The report also notes that while cryptocurrencies began their slide in November, it was the recent collapse in early May of TerraUSD, the third most stable currency on the market, that raises the most concern: this fall confirms the trend and leaves the market without security or stability , “calls for a broad reassessment of the prices at which many cryptocurrencies will be traded”.
Along with the decline in cryptocurrencies, the NFT market itself appears to be showing increasing signs of weakness. A recent report from research firm Chainalysis notes that it fell significantly in 2022 after one “explosive growth” in 2021. While NFT transactions still represented $ 3.9 billion (€ 3.6 billion) in the week of February 13, they reached only $ 964,000 (€ 903,000) in the week of February 13, which is their lowest level since last summer.

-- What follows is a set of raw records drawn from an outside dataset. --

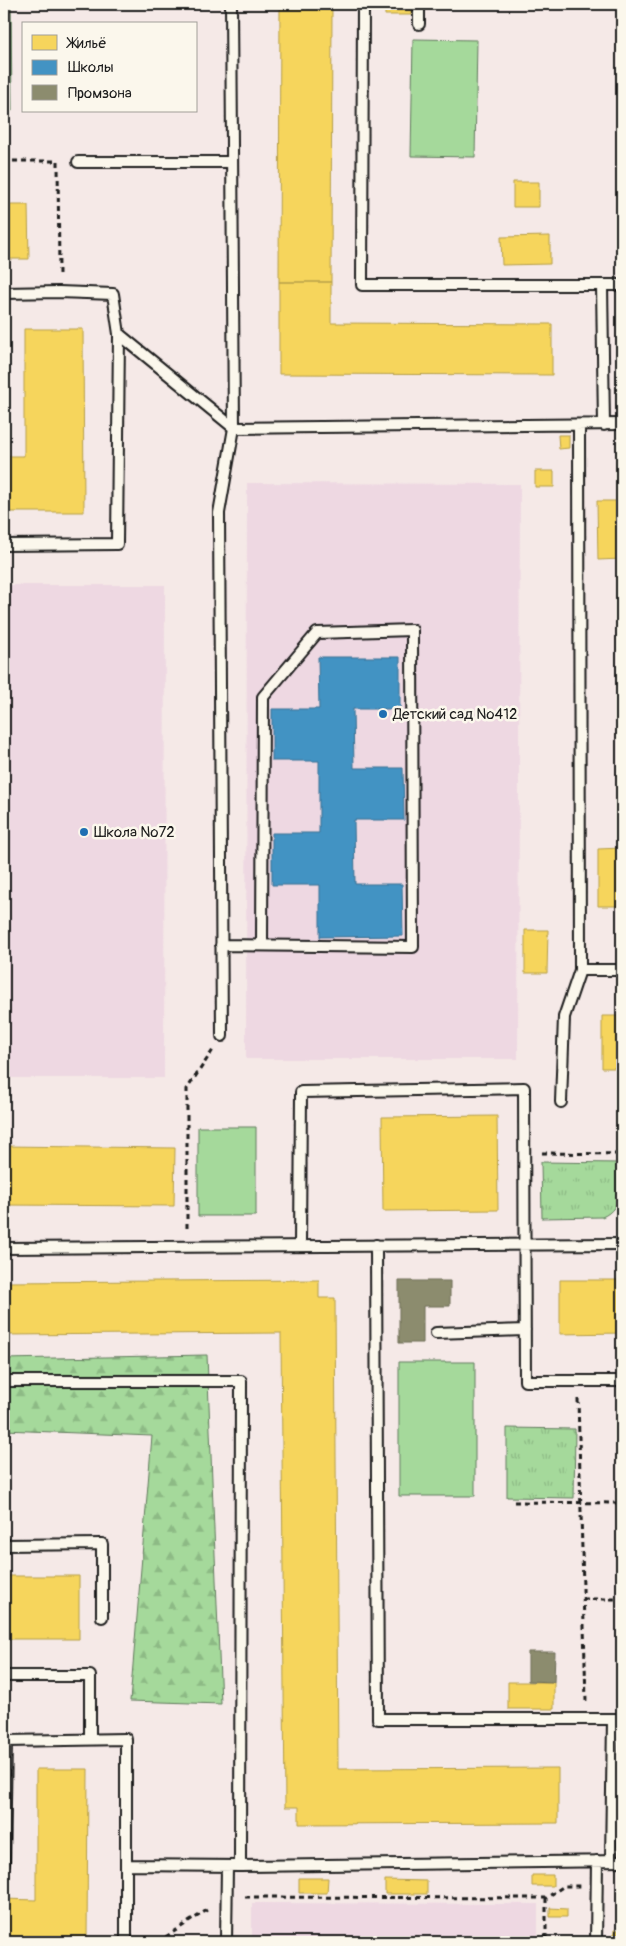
<svg xmlns="http://www.w3.org/2000/svg" width="626" height="1946" viewBox="0 0 626 1946" font-family="Pangolin,sans-serif">
<style>
.built{fill:#eed8e2}
.grass{fill:url(#grass-tufts);stroke:#607a5c}
.forest{fill:url(#forest-firs);stroke:#607a5c}
.pitch{fill:#a5d99b;stroke:#607a5c}
.homes{fill:#f6d55c;stroke:#b59e49}
.schools{fill:#4393c3;stroke:#376f91}
.industry{fill:#8c8c6e;stroke:#6a6a55}
.lines{fill:none;stroke-linecap:round;stroke-linejoin:round}
.lane-casing{stroke:#1c1c1c;stroke-width:14}
.path{stroke:#1c1c1c;stroke-width:3;stroke-dasharray:5 4;stroke-linecap:butt}
.lane{stroke:#fbf7ec;stroke-width:10}
.poi-dot{fill:#1f6fb2;stroke:#fbf7ec;stroke-width:2}
.labels{text-anchor:middle;dominant-baseline:central;stroke-width:5;stroke-linejoin:round;paint-order:stroke}
.poi-label{font-size:15px;fill:#1c1c1c;stroke:#fbf7ec;text-anchor:start}
</style>
<defs>
<pattern id="grass-tufts" width="24" height="20" patternUnits="userSpaceOnUse" patternTransform="scale(1.25)"><rect width="24" height="20" fill="#a5d99b"/><path d="M3 7l-1-3M5 7V3M7 7l1-3M15 17l-1-3M17 17v-4M19 17l1-3" fill="none" stroke="#8dba85"/></pattern>
<pattern id="forest-firs" width="22" height="20" patternUnits="userSpaceOnUse" patternTransform="scale(1.25)"><rect width="22" height="20" fill="#a5d99b"/><path d="M5 1l3.5 6h-7zM16 11l3.5 6h-7z" fill="#8dba85"/></pattern>
</defs>
<rect width="100%" height="100%" fill="#f5e9e7"/>
<filter id="ink" filterUnits="userSpaceOnUse"><feTurbulence type="fractalNoise" baseFrequency=".02" numOctaves="2"/><feDisplacementMap in="SourceGraphic" scale="10" xChannelSelector="R" yChannelSelector="G"/><feConvolveMatrix kernelMatrix="1 2 1 2 8 2 1 2 1" color-interpolation-filters="sRGB"/></filter>
<g filter="url(#ink)">
<!-- built -->
<path class="built" d="M 247,483 L 520,484 L 518,1059 L 246,1059 Z
M 4,585 L 165,585 L 164,1078 L 4,1078 Z
M 252,1903 L 538,1904 L 538,1942 L 252,1942 Z"/>
<!-- grass -->
<path class="grass" d="M 541,1162 L 620,1163 C 620,1183 624,1208 602,1217 L 542,1218 Z
M 507,1428 L 575,1429 L 574,1498 L 507,1497 Z"/>
<!-- forest -->
<path class="forest" d="M 207,1355 L 221,1704 L 130,1701 L 152,1436 L 4,1430 L 4,1359 Z"/>
<!-- pitch -->
<path class="pitch" d="M 4,4 L 11,4 L 12,111 L 4,112 Z
M 413,39 L 477,40 L 475,157 L 411,156 Z
M 198,1127 L 256,1127 L 256,1216 L 198,1216 Z
M 399,1362 L 475,1362 L 475,1496 L 399,1496 Z"/>
<!-- homes -->
<path class="homes" d="M 280,4 L 332,4 L 331,282 L 279,282 Z
M 385,4 L 411,4 L 411,15 L 385,15 Z
M 513,182 L 539,182 L 539,207 L 513,207 Z
M 4,205 L 28,205 L 29,259 L 4,259 Z
M 550,236 L 550,264 L 502,265 L 501,237 Z
M 279,282 L 331,282 L 331,323 L 552,324 L 552,375 L 279,374 Z
M 24,329 L 83,329 L 84,512 L 4,512 L 4,456 L 24,456 Z
M 558,435 L 569,435 L 569,448 L 559,449 Z
M 535,471 L 554,471 L 554,487 L 535,487 Z
M 597,501 L 622,501 L 622,559 L 598,560 Z
M 622,848 L 622,906 L 598,906 L 598,849 Z
M 525,930 L 548,930 L 547,973 L 525,973 Z
M 602,1016 L 622,1016 L 622,1068 L 602,1068 Z
M 497,1116 L 498,1210 L 383,1211 L 382,1117 Z
M 4,1146 L 175,1148 L 174,1206 L 4,1205 Z
M 319,1280 L 319,1298 L 335,1298 L 338,1769 L 558,1768 L 558,1823 L 299,1824 L 299,1807 L 285,1807 L 281,1333 L 4,1335 L 4,1282 Z
M 560,1280 L 622,1280 L 622,1333 L 560,1334 Z
M 4,1576 L 79,1576 L 79,1639 L 4,1639 Z
M 508,1682 L 554,1682 L 554,1709 L 508,1709 Z
M 36,1769 L 88,1769 L 87,1942 L 4,1942 L 4,1899 L 36,1900 Z
M 532,1875 L 553,1875 L 553,1886 L 532,1886 Z
M 299,1878 L 328,1878 L 327,1893 L 299,1893 Z
M 385,1880 L 427,1881 L 427,1894 L 385,1894 Z
M 550,1908 L 567,1909 L 567,1917 L 550,1917 Z
M 614,1930 L 622,1930 L 622,1942 L 614,1942 Z"/>
<!-- schools -->
<path class="schools" d="M 318,657 L 400,657 L 400,709 L 353,709 L 354,768 L 403,768 L 404,820 L 354,820 L 355,884 L 402,884 L 403,936 L 320,937 L 320,885 L 272,885 L 272,833 L 319,833 L 319,761 L 272,761 L 272,709 L 319,709 Z"/>
<!-- industry -->
<path class="industry" d="M 399,1281 L 450,1281 L 450,1306 L 423,1306 L 423,1343 L 399,1343 Z
M 528,1652 L 555,1652 L 554,1682 L 528,1681 Z"/>
<g class="lines">
<!-- lane casing -->
<g class="lane-casing">
<path id="lane" d="M 231,4 L 234,428 L 622,424
M 363,4 L 362,285 L 622,285
M 419,24 L 419,4
M 78,162 L 232,162
M 602,285 L 604,425
M 4,293 L 59,292 L 113,294 L 119,334
M 579,425 L 580,970 L 622,970
M 4,545 L 117,544 L 119,334 L 234,428 L 219,513 L 222,1036
M 221,945 L 413,947 L 412,630 L 317,633 L 263,697 L 262,945
M 561,1102 L 564,1017 L 580,970
M 376,1245 L 378,1719 L 622,1719
M 300,1246 L 301,1092 L 524,1088 L 525,1381 L 622,1381
M 4,1248 L 622,1244
M 436,1333 L 525,1330
M 4,1381 L 241,1381 L 240,1866
M 4,1545 L 102,1544 L 102,1617
M 4,1676 L 90,1676 L 90,1739
M 611,1861 L 613,1719
M 4,1863 L 6,1741 L 126,1739 L 126,1865
M 126,1942 L 126,1865 L 240,1866 L 622,1861
M 226,1942 L 227,1866
M 596,1942 L 597,1861"/>
</g>
<!-- path -->
<path class="path" d="M 4,161 L 58,161 L 59,274
M 542,1153 L 622,1154
M 187,1228 L 187,1089 L 213,1050
M 578,1399 L 586,1701
M 514,1502 L 622,1503
M 583,1599 L 622,1599
M 245,1897 L 546,1898 L 564,1886 L 580,1886
M 546,1898 L 546,1942
M 158,1942 L 207,1910"/>
<!-- lane -->
<use href="#lane" class="lane"/>
</g>
</g>
<!-- markers -->
<g class="poi-dot">
<circle cx="383" cy="714" r="5"/>
<circle cx="84" cy="832" r="5"/>
</g>
<g class="labels">
<!-- poi labels -->
<g class="poi-label">
<text x="393" y="714">Детский сад №412</text>
<text x="94" y="832">Школа №72</text>
</g>
</g>
<!-- margin -->
<rect width="626" height="1946" fill="none" stroke="#fbf7ec" stroke-width="20"/>
<rect x="10" y="10" width="606" height="1926" fill="none" stroke="#1c1c1c" stroke-width="2" filter="url(#ink)"/>
<!-- legend -->
<rect x="22" y="22" width="175" height="90" fill="#fbf7ec" stroke="#a29f99"/>
<rect x="32" y="35" width="25" height="15" fill="#f6d55c" stroke="#a29f99"/>
<text x="68" y="48" font-size="15" fill="#1c1c1c">Жильё</text>
<rect x="32" y="60" width="25" height="15" fill="#4393c3" stroke="#a29f99"/>
<text x="68" y="72" font-size="15" fill="#1c1c1c">Школы</text>
<rect x="32" y="85" width="25" height="15" fill="#8c8c6e" stroke="#a29f99"/>
<text x="68" y="98" font-size="15" fill="#1c1c1c">Промзона</text>
</svg>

When Coinbase, one of the most popular cryptocurrency exchanges, announced the creation of a platform dedicated to NFTs last fall, millions of users signed up for the waiting list. Since the launch of the project on May 4, the figures seem to testify to some cooling: Only 1,200 NFT owners have completed 1,013 transactions for a total sales volume of 252,000 euros. On OpenSea, the main NFT exchange, the exchanges also appear to have a hit with less than 245,000 users in March, which is the lowest level since June 2021 compared to 546,000 at the beginning of the year.
As for Yuga Labs, since the sale on April 30, the young company has been discreet: the cryptocurrency that it launched on this occasion, ApeCoin, lost 70% of its value in one month and its famous collection of NFTs, the cartoon-like monkeys. The “Bored Ape Yacht Club” series, sees its value melt away day after day: the Bored monkey the cheapest thus went from 300,000 euros on 30 April to 170,000 euros on 23 May. Can the market turn around?